A brief introduction to the names behind the quotations: Callisthenes was born in Olynthus in north-east Greece, a town wrecked by Philip, and was a kinsman, probably a cousin, of Alexander's tutor Aristotle. He was employed as an already proven historian to write up Alexander's exploits in Asia, if not before. Ptolemy the Macedonian was Alexander's friend from boyhood and served as his officer. He wrote a history after Alexander's death, whose date of publication is unknown. He ruled Egypt after Alexander's death and founded the dynasty of the Ptolemies. Nearchus was a Cretan by birth who resided in the Greek town of Amphipolis which Philip had conquered and added to Macedonia; he too was a friend from boyhood and ended as Alexander's admiral, publishing a memoir of his service, again after Alexander's death. Onesicritus, from Astypalaea on the island of Cos, had studied under the philosopher Diogenes and ended by serving as a high officer in Alexander's fleet; his fanciful work was probably the first to appear after Alexander's death. Aristobulus is of unknown origin, though the name is known at Olynthus, home town of Callisthenes and close to his eventual residence in Cassandreia; he served Alexander, his only known task being to repair Cyrus's tomb at Pasargadac. Perhaps he was an architect and in view of the apologetic tone of his history, it is tempting to call him the Albert Speer of the Alexanderreich. He began writing at the age of eighty-four, at least twenty-three years after Alexander's death. One other historian matters: the little-known Cleitarchus, whose father had written a colourful history on Persia and who began life, probably, in the Ionian town of Colophon, a place with a long tradition of poets.

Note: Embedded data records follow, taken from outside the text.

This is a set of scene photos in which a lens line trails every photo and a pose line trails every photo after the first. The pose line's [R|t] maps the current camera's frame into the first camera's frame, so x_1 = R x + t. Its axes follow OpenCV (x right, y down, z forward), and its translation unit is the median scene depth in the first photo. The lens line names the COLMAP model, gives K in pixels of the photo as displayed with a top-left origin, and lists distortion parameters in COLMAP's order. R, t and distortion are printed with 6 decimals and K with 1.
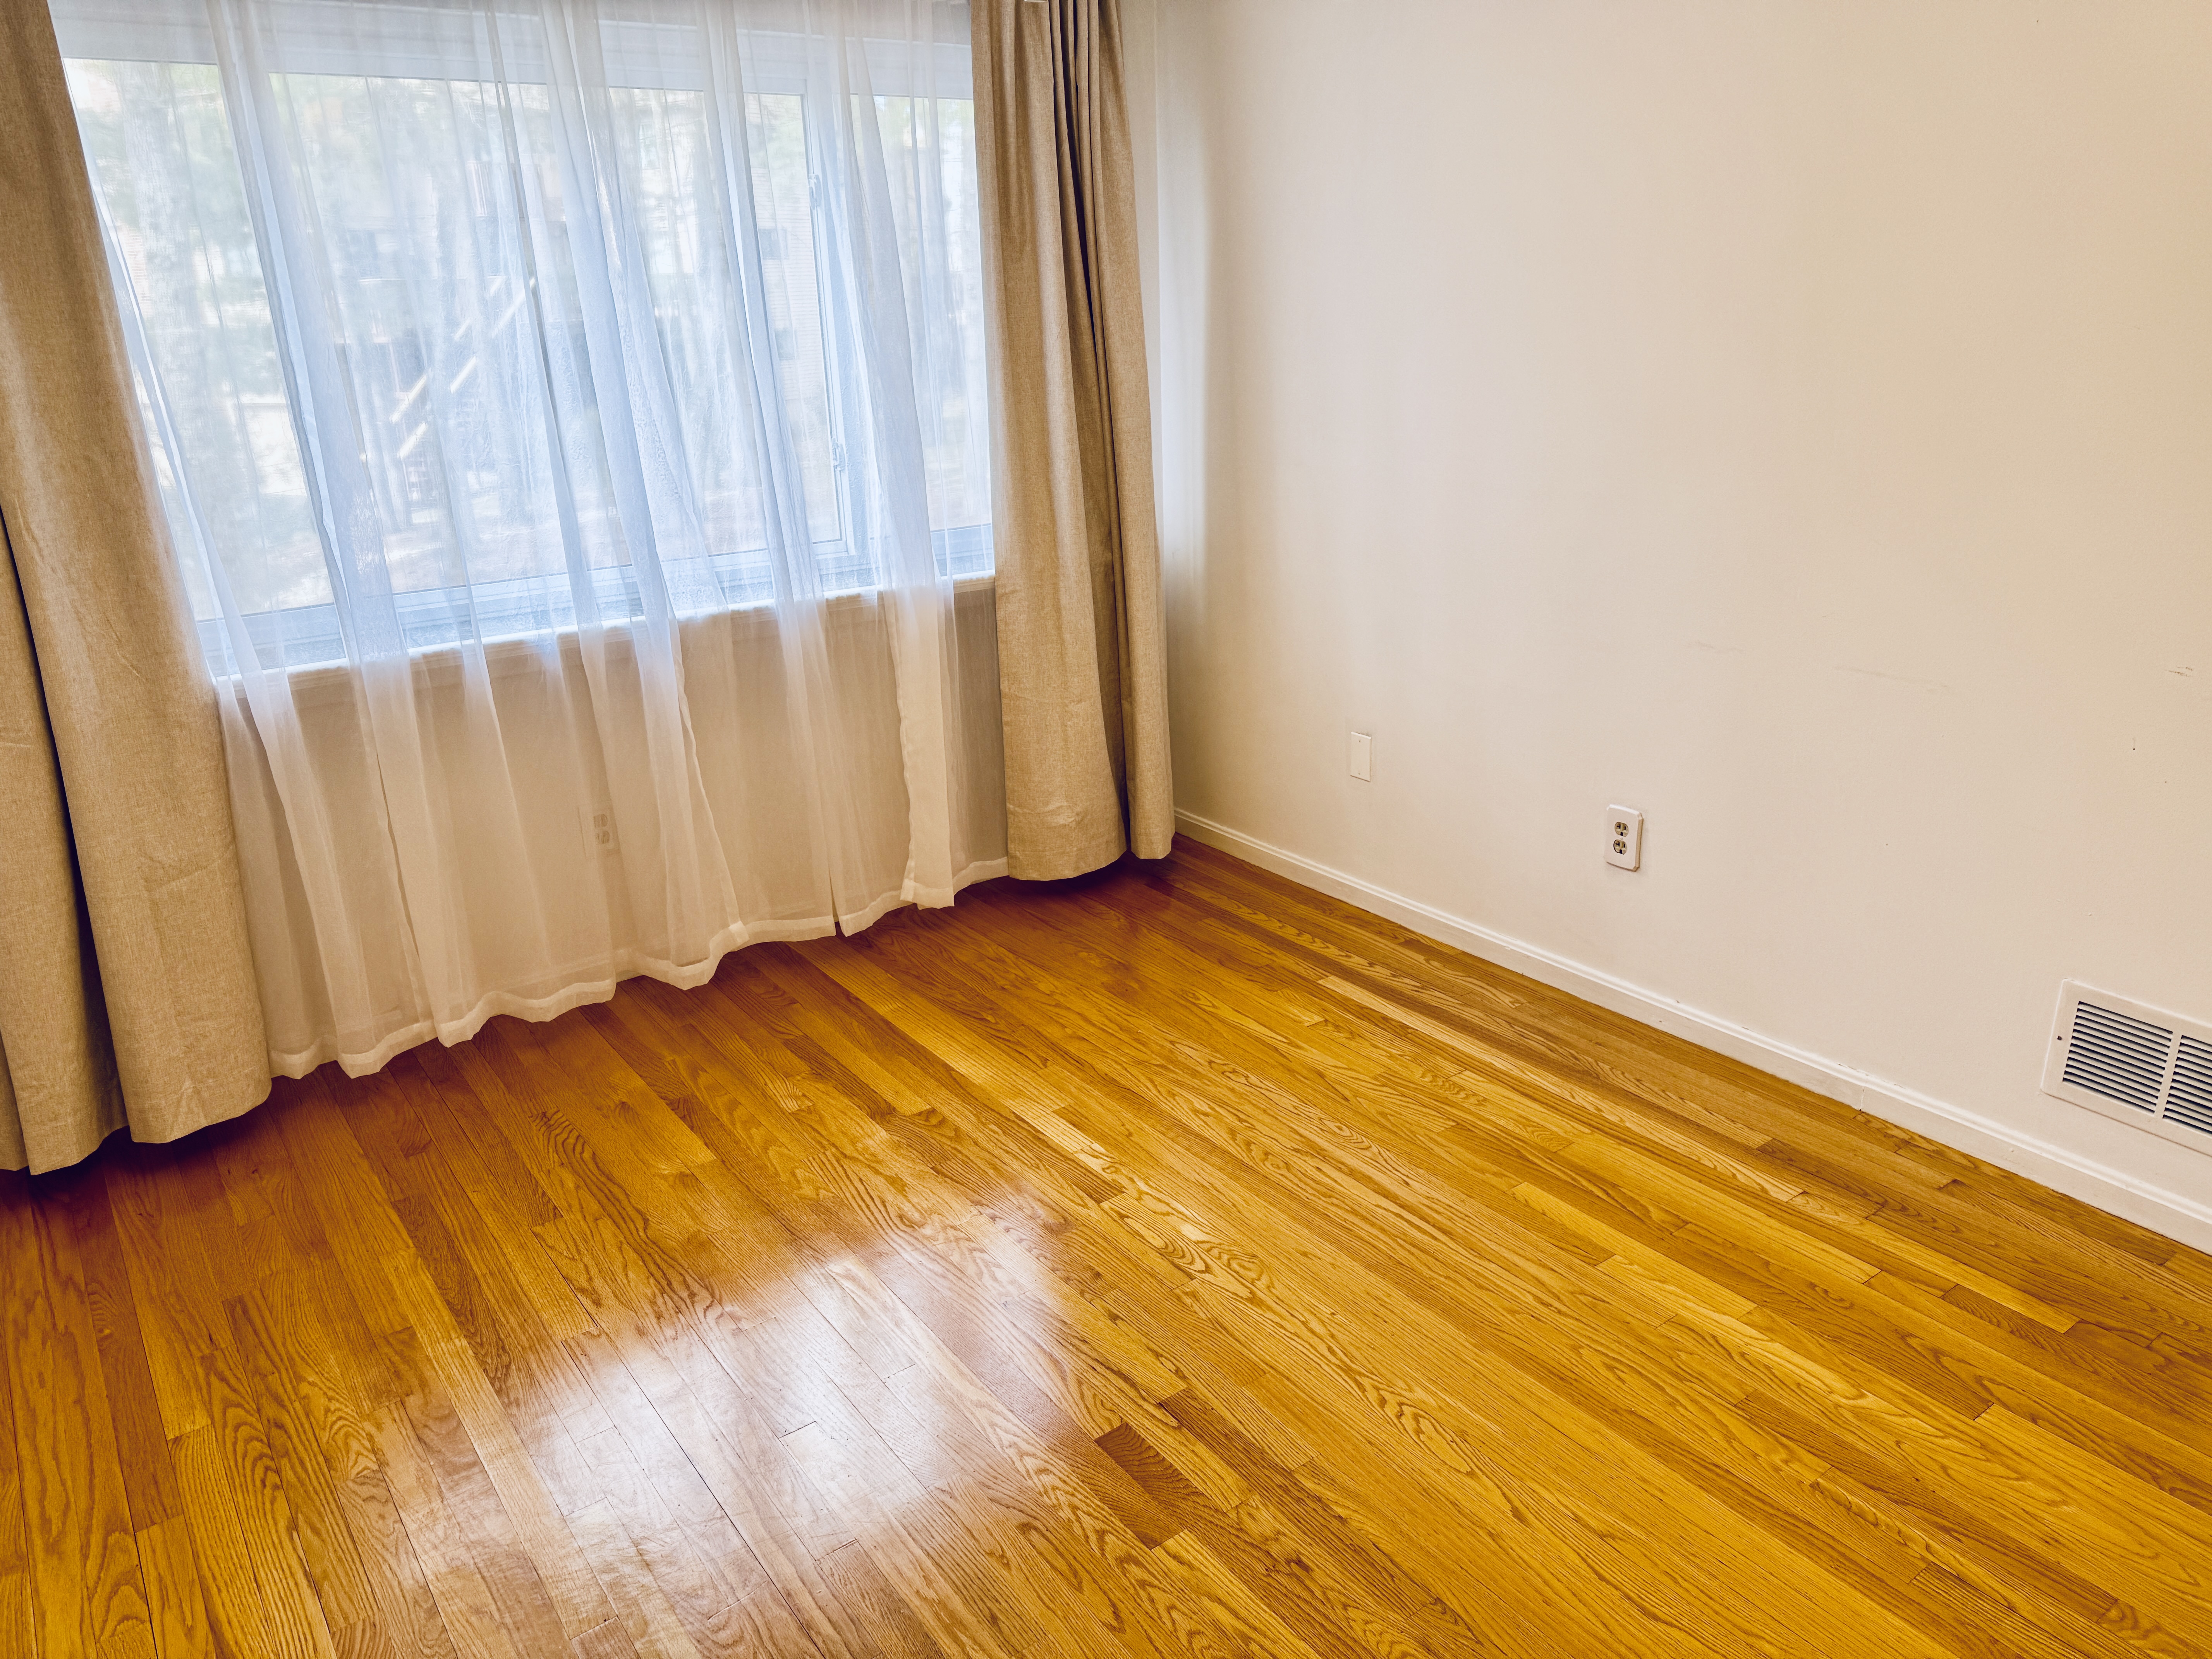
lens RADIAL K [[1548.9, 0, 1107.7], [0, 1548.9, 815.0], [0, 0, 1]] dist [0.047825, -0.072645]
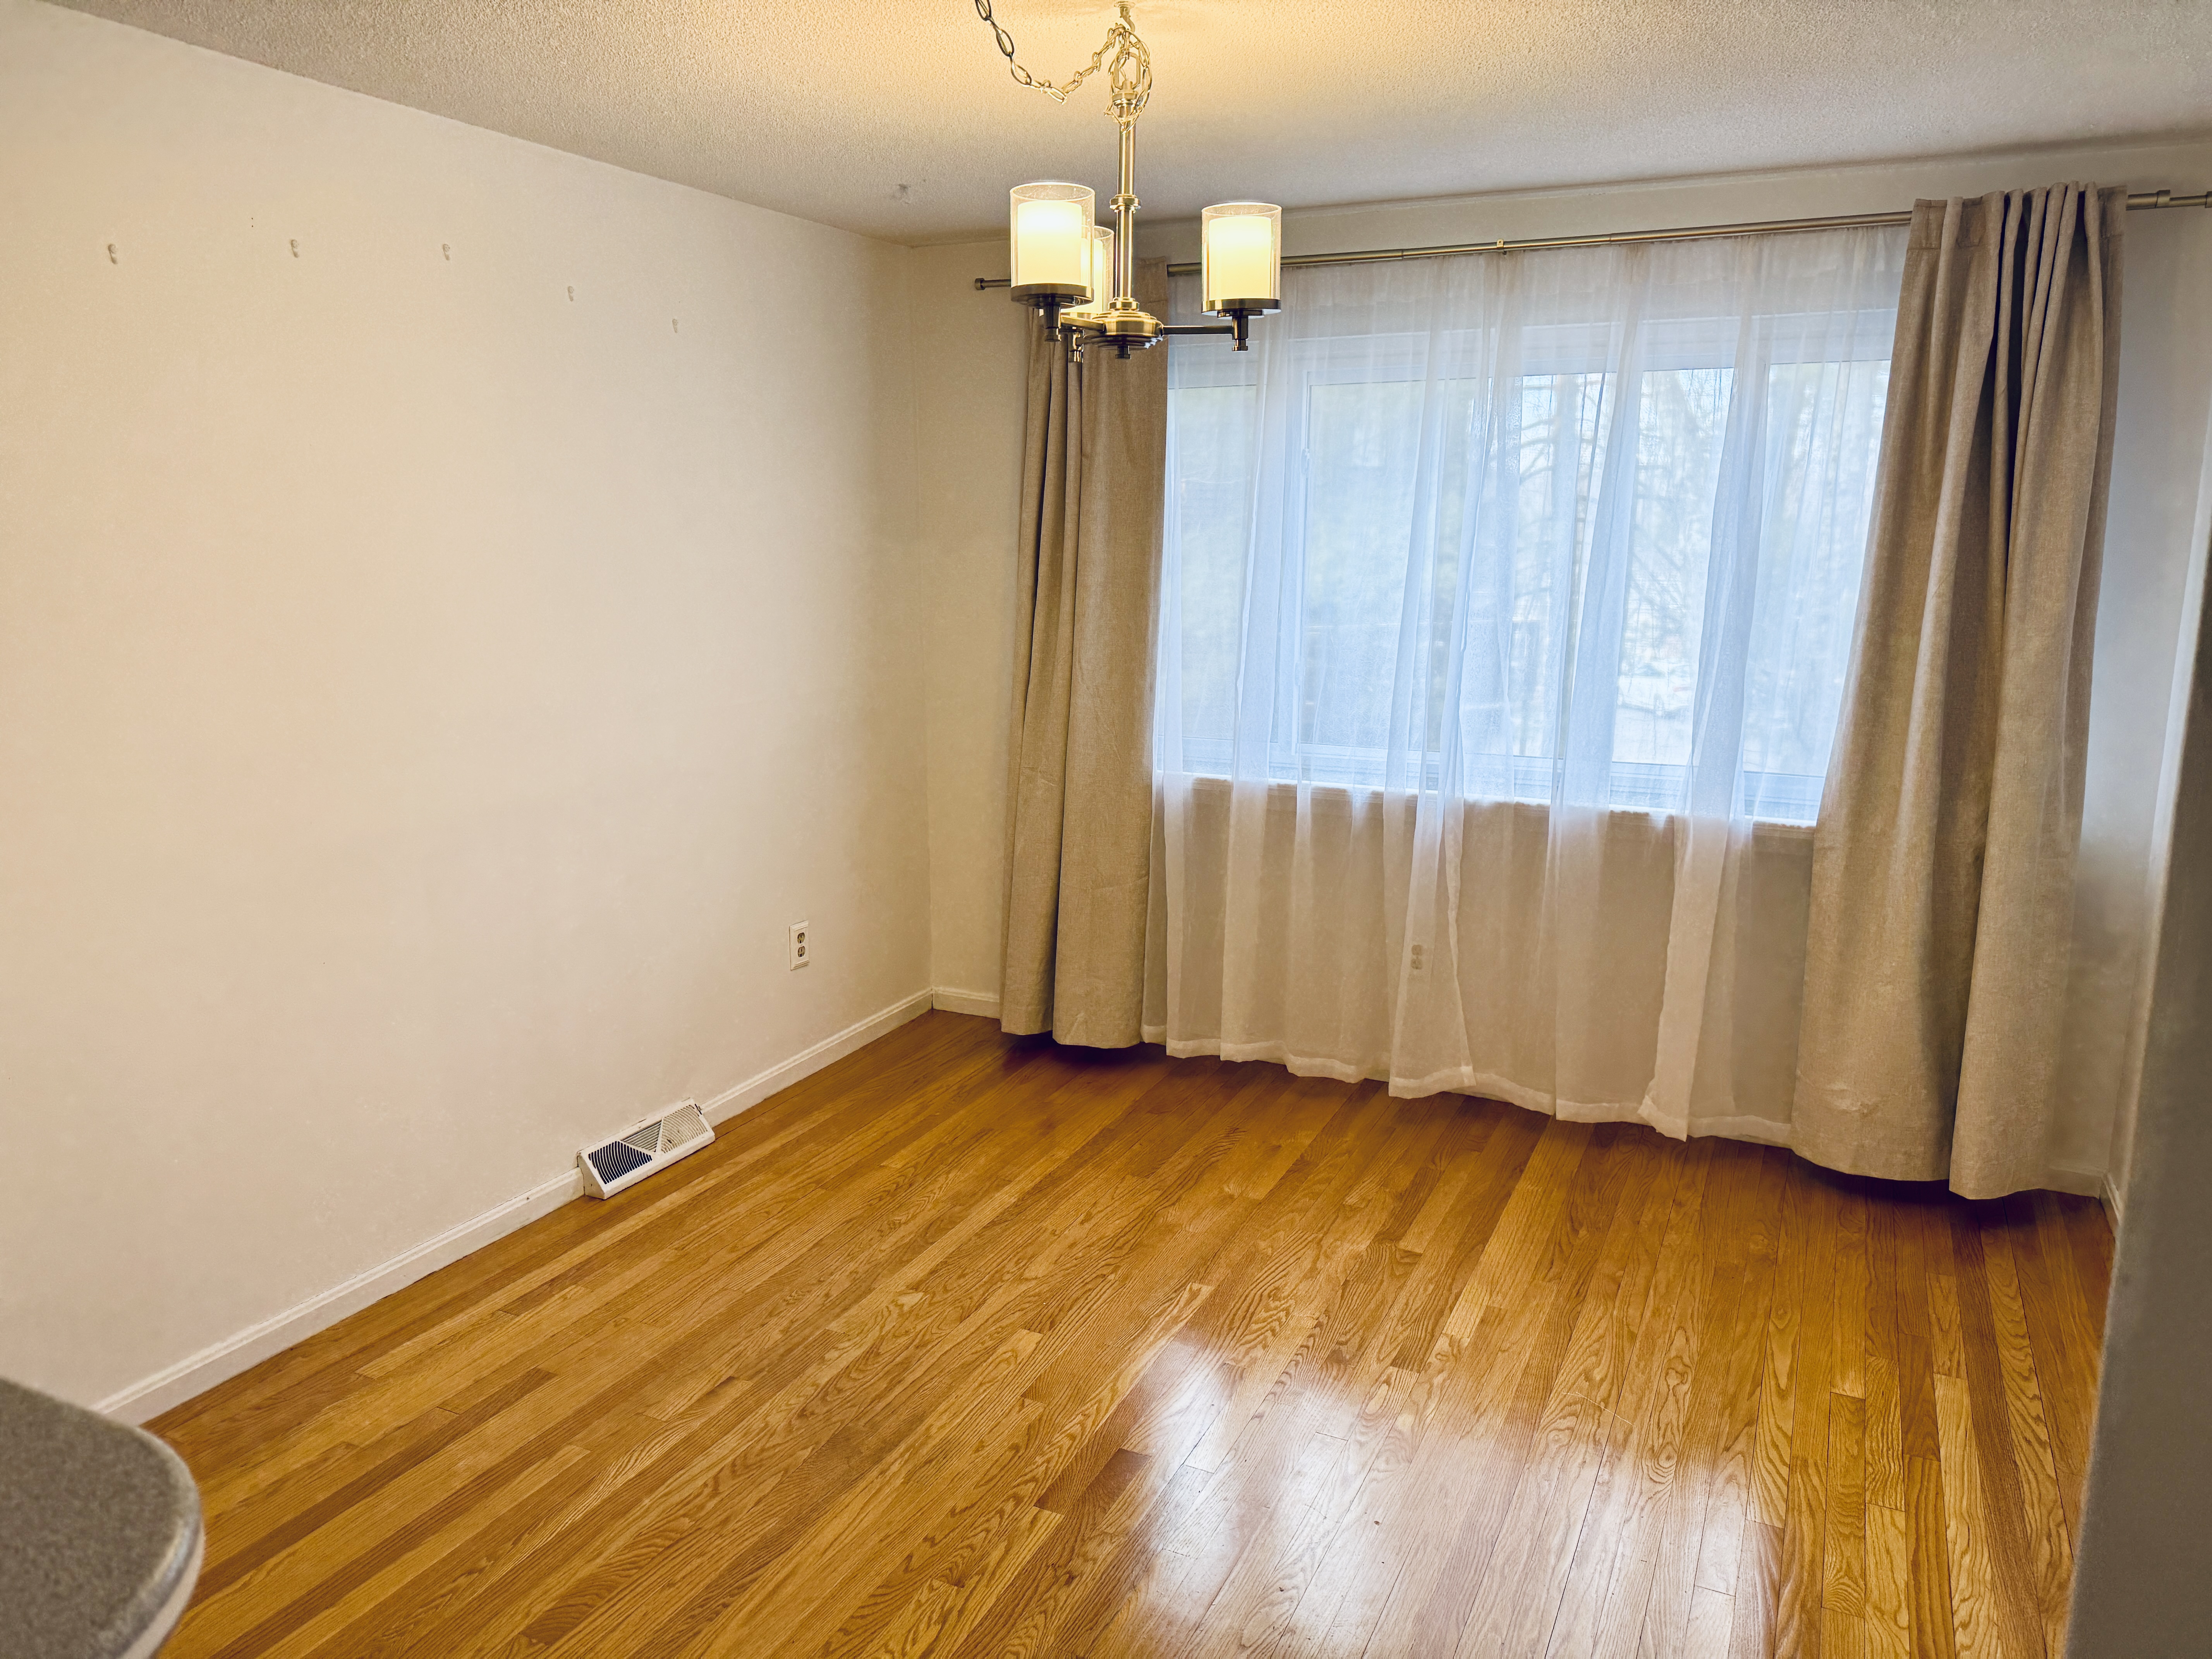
lens RADIAL K [[1548.9, 0, 1099.1], [0, 1548.9, 824.8], [0, 0, 1]] dist [0.047825, -0.072645]
pose [[0.447283, 0.189173, -0.874157, 0.677228], [-0.296251, 0.953539, 0.054768, -0.092360], [0.843903, 0.234473, 0.482545, 0.192208]]
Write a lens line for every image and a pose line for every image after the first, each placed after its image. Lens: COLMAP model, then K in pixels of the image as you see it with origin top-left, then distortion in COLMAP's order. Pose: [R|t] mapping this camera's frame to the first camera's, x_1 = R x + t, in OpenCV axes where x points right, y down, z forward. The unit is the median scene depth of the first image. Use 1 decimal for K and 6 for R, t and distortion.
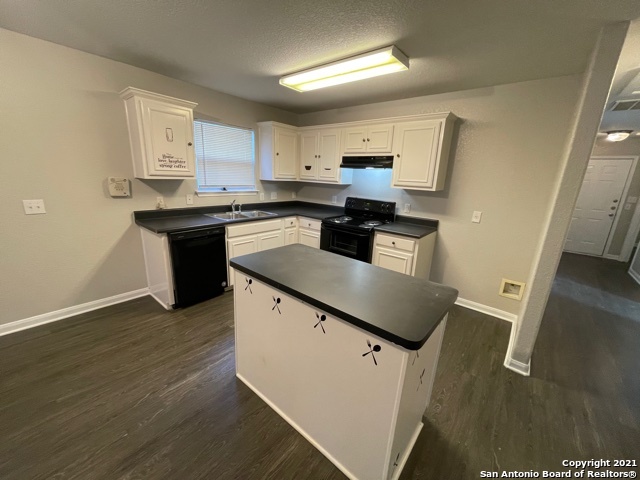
lens RADIAL K [[257.1, 0, 318.3], [0, 257.1, 242.6], [0, 0, 1]] dist [-0.001892, -0.000251]
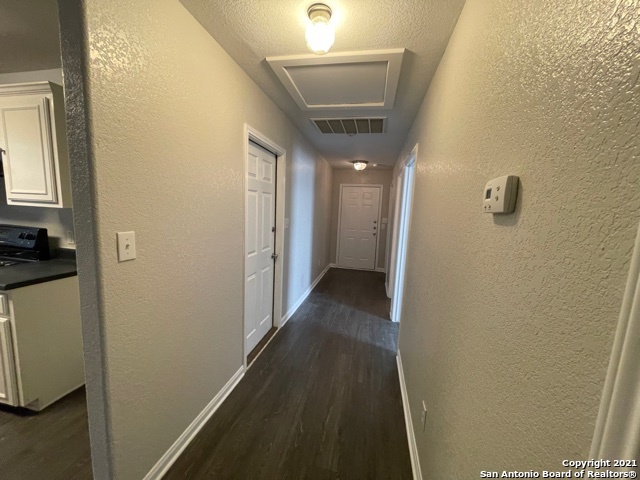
lens RADIAL K [[257.1, 0, 318.3], [0, 257.1, 242.6], [0, 0, 1]] dist [-0.001892, -0.000251]
pose [[0.884219, -0.057004, 0.463582, 0.617686], [0.107579, 0.990695, -0.083372, 0.000336], [-0.454516, 0.123591, 0.882123, 0.157887]]
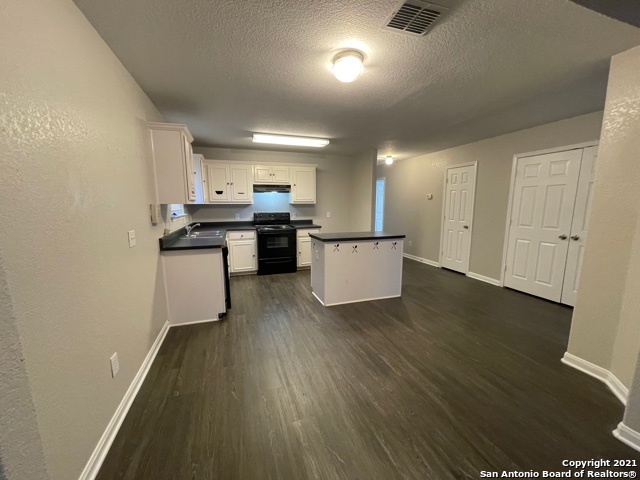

He wrote in a lofty rhetorical style and was considered untrustworthy, though skilful. He is not known to have followed Alexander or witnessed his career, but he wrote by 310 b.c., within thirteen years of Alexander's death, and he read the published

work of Callisthenes, Onesicritus and Nearchus. He is said to have settled in Egypt's Alexandria where he may have talked to Maccedonian officers and veterans, for his work ran into more than ten books and had access to accurate detail. The main secondary authors are Arrian, a Greek from Bithynia (north-west Turkey) who rose to be a Roman consul under the emperor Hadrian and wrote his Expedition of Alexander,probably in later middle age, c.a.d. 150. He had read widely, but composed mainly from Ptolemy, Aristobulus and, for the last three books, Nearchus. Diodorus of Sicily lived perhaps c. 20b.c. and produced a universal history by abbreviating original histories as casually as possible, confusing their datings and choosing incidents as much for their moral content and their proof of fortune's vicissitudes as for their historical value; in his Book 17, he dealt with Alexander simply by cutting down the work of Cleitarchus and adding a few of his own comments. Justin lived perhaps c.a.d. 150 and is a third-hand source, abbreviating the work of Trogus, an educated Gaul probably from the Augustan age (c. 10 b.c.) whose book has not survived ; his sources often show traces of Cleitarchus, also of Aristobulus and Callisthenes, but as cut down by Justin, his narrative is very wild and cannot be usefully dissected. Perhaps Trogus used one of the many later composers who wrote between his own date and the original histories. The Roman Quintus Curtius wrote a history of Alexander whose Books 3-10 survive; like Diodorus, he makes full use of Cleitarchus, heavily rephrasing him in his own Roman manner, and he intertwines another source, close to one of Arrian's, perhaps Aristobulus more often or rather, than Ptolemy. I believe he read and translated their originals from Greek. His date is unknown but there is a senator mentioned in Tacitus who would fit him neatly; if so, I guess he wrote c.a.d. 45 with a lively memory of the late emperor Caligula, whose favour for Alexander and alleged taste for oriental customs were much to the dislike of senatorial contemporaries and were sometimes recorded in words which match Curtius's own on Alexander. Other clues in his book support this; moreover, his account of the succession debates after Alexander's death can be interestingly compared with the crisis in a.d. 41 when Caligula died and Claudius (said to be feeble-minded, like Philip's bastard son Arrhidacus) compelled the nobles to accept him.